▶ [Provided text]
━━━━━━━━━━━━━━━━━━━━━━━━━━━━━━
Let’s say that the publish routing key could be specified as a query with a JSON embedded fashion. Like specifying:

 

 

{
    type: "user",
    $or: [
          {
              "division": "orange",
              "role": "administrator"
          },
          {
              "teams.the-hawks": {
                   "role": {
                        "$in": [
                             "player",
                             "captain"
                        ]
                   }
              }
          }
    ]   
}

 

That would include the orange division administrators and the players and captain of the Hawks team. Excluding non players if that team. The subscribers data entries may look like this:

 

 

{
    "firstName": "Jon",
    "lastName": "Smith",
    "type": "user",    
    "teams": {
          "the-hawks": {
            "role": "player"
          }
     } 
}
 
{
    "firstName": "Tom",
    "lastName": "Klein",
    "type": "user",    
    "teams": {
          "the-hawks": {
            "role": "captain"
          }
     } 
}
 
{
    "firstName": "Arnold",
    "lastName": "Palmer",
    "type": "user,
    "division": "orange",
    "role": "administrator"
}

 

This is all valid MongoDB type querying, which I think is just a very simple and readable way of expressing a query.. The idea is instead of having the application obtain the records based on the queries, and passing them along to the message bus, it would be far more efficient to have the systems indexed and integrated together. Having the data relating to who receives publishes messages present and indexed and only publishing a query that would be used to pull those corresponding records would provide a whole new way of utilizing message queues.

 

I see this being somewhat how ElasticSearch utilizes a document store and lucene under the hood, if we utilized a document store with RabbitMQ under the hood. Mostly as a tool for publishing messages to a complex set of users or some other endpoint. Theoretically, lambdas may also be used for subscription callbacks. Thus providing a tool to subscribe to something and store the way the subscriber responds all within the message system context.
━━━━━━━━━━━━━━━━━━━━━━━━━━━━━━
[Saved entries]
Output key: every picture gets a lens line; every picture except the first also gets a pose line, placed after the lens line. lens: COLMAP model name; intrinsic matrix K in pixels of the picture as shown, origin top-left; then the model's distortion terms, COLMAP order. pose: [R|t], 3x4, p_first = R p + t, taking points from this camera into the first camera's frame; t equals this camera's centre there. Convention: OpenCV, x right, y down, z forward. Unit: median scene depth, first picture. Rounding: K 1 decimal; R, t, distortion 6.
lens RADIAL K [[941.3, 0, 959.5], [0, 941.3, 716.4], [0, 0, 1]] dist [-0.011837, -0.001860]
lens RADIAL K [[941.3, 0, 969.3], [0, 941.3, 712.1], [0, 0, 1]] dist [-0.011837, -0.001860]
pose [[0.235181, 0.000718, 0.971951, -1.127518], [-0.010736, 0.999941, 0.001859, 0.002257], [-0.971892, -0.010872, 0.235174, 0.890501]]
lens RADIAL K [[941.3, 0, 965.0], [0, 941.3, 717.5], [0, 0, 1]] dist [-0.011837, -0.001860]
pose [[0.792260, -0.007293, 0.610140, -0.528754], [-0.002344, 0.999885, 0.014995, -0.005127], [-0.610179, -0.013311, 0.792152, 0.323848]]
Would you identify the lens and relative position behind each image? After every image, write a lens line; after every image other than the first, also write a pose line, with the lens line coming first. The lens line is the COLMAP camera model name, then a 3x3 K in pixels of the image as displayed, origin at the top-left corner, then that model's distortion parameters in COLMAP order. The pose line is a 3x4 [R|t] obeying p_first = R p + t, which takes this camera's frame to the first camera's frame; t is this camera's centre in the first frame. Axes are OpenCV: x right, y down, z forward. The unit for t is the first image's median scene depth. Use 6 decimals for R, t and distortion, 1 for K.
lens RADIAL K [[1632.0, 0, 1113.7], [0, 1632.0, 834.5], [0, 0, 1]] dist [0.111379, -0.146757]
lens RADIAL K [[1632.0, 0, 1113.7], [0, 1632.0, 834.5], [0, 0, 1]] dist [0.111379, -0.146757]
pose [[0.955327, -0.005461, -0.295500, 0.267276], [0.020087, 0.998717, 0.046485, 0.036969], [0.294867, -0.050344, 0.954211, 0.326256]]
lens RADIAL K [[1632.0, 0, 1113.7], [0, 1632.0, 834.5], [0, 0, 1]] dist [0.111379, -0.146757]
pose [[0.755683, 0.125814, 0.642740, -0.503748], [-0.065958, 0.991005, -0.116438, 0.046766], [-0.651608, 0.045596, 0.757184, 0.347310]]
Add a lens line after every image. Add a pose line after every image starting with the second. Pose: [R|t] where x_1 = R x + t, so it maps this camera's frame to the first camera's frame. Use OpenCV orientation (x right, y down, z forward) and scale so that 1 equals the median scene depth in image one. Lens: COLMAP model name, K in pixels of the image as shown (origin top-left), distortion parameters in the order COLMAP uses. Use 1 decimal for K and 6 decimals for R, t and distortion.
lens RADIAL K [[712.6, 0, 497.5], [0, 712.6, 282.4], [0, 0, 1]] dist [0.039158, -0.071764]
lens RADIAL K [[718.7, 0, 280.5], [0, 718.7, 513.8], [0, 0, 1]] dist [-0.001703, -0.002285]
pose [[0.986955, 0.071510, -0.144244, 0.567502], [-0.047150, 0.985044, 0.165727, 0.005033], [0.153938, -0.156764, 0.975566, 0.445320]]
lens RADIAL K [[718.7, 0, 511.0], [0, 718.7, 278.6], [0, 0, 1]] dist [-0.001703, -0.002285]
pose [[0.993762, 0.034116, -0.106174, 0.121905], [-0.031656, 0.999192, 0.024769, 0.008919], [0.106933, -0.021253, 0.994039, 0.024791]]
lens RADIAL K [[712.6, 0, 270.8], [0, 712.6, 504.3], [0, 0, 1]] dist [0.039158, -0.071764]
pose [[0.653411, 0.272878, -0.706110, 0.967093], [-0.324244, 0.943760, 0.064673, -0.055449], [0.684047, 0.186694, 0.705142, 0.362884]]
━━━━━━━━━━━━━━━━━━━━━━━━━━━━━━
▶ [Work required] Pick up the post above about using MongoDB-style queries as RabbitMQ routing keys after its final sentence and carry it forward.

▶ [Result of this exercise]
 

That would be very similar to how HDFS utilizes map reduce, not having to send the data outside of message system to process its callback function. Obviously, the callback can be application based, but this way would yield a tremendous performance gain, like stored procedures in a RDBMS.

Part 2

Messaging. Queue. Data.

My initial way to implement the bare minimum functionality to prototype was by creating a RabbitMQ plugin that would be able to plugin into a data store. I still think that having a tightly coupled message bus along side its data store will be most performant. The roots of AMQP are in the finance and its most important requirement was high performance. If I am going to keep the AMQP flag I would want to maintain performance as a priority, while allowing for additional configurable options that may tip the scales with slightly negiable variances in performance but tremendous gains in security and overall functionality.

 

Instead of building either a message bus, or a data store or both, I would build an abstraction that sits on top of the two (or more). Essentially creating a producer / consumer bus that allows for integrating services. All “endpoints” will be authenticated and identified by set credentials. Endpoints use AMQP (and optionally HTTP, STOMP on top) to hook in and produce/consume.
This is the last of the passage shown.